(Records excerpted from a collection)
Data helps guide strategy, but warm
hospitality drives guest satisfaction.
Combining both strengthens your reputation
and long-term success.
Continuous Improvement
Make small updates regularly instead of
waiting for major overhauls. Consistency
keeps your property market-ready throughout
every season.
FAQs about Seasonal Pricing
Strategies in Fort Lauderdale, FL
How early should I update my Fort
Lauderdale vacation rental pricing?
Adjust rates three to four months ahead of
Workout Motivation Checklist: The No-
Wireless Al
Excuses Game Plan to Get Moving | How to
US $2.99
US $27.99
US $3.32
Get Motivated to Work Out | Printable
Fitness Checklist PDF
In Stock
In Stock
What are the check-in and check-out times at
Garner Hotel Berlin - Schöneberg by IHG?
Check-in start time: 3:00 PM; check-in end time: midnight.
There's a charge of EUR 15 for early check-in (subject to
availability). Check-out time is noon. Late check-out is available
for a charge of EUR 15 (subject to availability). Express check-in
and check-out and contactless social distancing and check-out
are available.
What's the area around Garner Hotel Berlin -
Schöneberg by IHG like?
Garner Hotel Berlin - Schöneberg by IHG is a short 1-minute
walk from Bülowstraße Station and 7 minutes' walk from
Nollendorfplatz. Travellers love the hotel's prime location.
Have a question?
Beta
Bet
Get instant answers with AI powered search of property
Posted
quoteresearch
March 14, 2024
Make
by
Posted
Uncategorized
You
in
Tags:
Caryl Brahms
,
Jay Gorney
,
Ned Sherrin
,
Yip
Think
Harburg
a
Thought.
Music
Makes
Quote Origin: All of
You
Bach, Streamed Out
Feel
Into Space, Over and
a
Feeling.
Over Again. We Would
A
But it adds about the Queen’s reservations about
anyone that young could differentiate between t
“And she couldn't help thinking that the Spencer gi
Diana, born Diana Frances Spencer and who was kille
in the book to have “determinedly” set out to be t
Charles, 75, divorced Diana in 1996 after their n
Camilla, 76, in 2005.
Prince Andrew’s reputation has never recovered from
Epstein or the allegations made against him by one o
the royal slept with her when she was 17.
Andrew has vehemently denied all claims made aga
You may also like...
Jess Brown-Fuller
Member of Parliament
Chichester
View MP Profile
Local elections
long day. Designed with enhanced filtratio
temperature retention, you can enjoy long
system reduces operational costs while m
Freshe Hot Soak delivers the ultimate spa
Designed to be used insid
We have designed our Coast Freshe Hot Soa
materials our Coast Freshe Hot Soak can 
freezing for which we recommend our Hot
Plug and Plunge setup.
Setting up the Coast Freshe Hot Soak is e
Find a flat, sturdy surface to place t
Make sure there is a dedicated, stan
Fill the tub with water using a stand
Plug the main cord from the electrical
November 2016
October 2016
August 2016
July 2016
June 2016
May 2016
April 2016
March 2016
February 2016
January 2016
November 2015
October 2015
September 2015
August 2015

=== THE PROBLEM ===
Only an exact retyping of the full data will do.

=== TASK OUTPUT ===
Data helps guide strategy, but warm
hospitality drives guest satisfaction.
Combining both strengthens your reputation
and long-term success.
Continuous Improvement
Make small updates regularly instead of
waiting for major overhauls. Consistency
keeps your property market-ready throughout
every season.
FAQs about Seasonal Pricing
Strategies in Fort Lauderdale, FL
How early should I update my Fort
Lauderdale vacation rental pricing?
Adjust rates three to four months ahead of
Workout Motivation Checklist: The No-
Wireless Al
Excuses Game Plan to Get Moving | How to
US $2.99
US $27.99
US $3.32
Get Motivated to Work Out | Printable
Fitness Checklist PDF
In Stock
In Stock
What are the check-in and check-out times at
Garner Hotel Berlin - Schöneberg by IHG?
Check-in start time: 3:00 PM; check-in end time: midnight.
There's a charge of EUR 15 for early check-in (subject to
availability). Check-out time is noon. Late check-out is available
for a charge of EUR 15 (subject to availability). Express check-in
and check-out and contactless social distancing and check-out
are available.
What's the area around Garner Hotel Berlin -
Schöneberg by IHG like?
Garner Hotel Berlin - Schöneberg by IHG is a short 1-minute
walk from Bülowstraße Station and 7 minutes' walk from
Nollendorfplatz. Travellers love the hotel's prime location.
Have a question?
Beta
Bet
Get instant answers with AI powered search of property
Posted
quoteresearch
March 14, 2024
Make
by
Posted
Uncategorized
You
in
Tags:
Caryl Brahms
,
Jay Gorney
,
Ned Sherrin
,
Yip
Think
Harburg
a
Thought.
Music
Makes
Quote Origin: All of
You
Bach, Streamed Out
Feel
Into Space, Over and
a
Feeling.
Over Again. We Would
A
But it adds about the Queen’s reservations about
anyone that young could differentiate between t
“And she couldn't help thinking that the Spencer gi
Diana, born Diana Frances Spencer and who was kille
in the book to have “determinedly” set out to be t
Charles, 75, divorced Diana in 1996 after their n
Camilla, 76, in 2005.
Prince Andrew’s reputation has never recovered from
Epstein or the allegations made against him by one o
the royal slept with her when she was 17.
Andrew has vehemently denied all claims made aga
You may also like...
Jess Brown-Fuller
Member of Parliament
Chichester
View MP Profile
Local elections
long day. Designed with enhanced filtratio
temperature retention, you can enjoy long
system reduces operational costs while m
Freshe Hot Soak delivers the ultimate spa
Designed to be used insid
We have designed our Coast Freshe Hot Soa
materials our Coast Freshe Hot Soak can 
freezing for which we recommend our Hot
Plug and Plunge setup.
Setting up the Coast Freshe Hot Soak is e
Find a flat, sturdy surface to place t
Make sure there is a dedicated, stan
Fill the tub with water using a stand
Plug the main cord from the electrical
November 2016
October 2016
August 2016
July 2016
June 2016
May 2016
April 2016
March 2016
February 2016
January 2016
November 2015
October 2015
September 2015
August 2015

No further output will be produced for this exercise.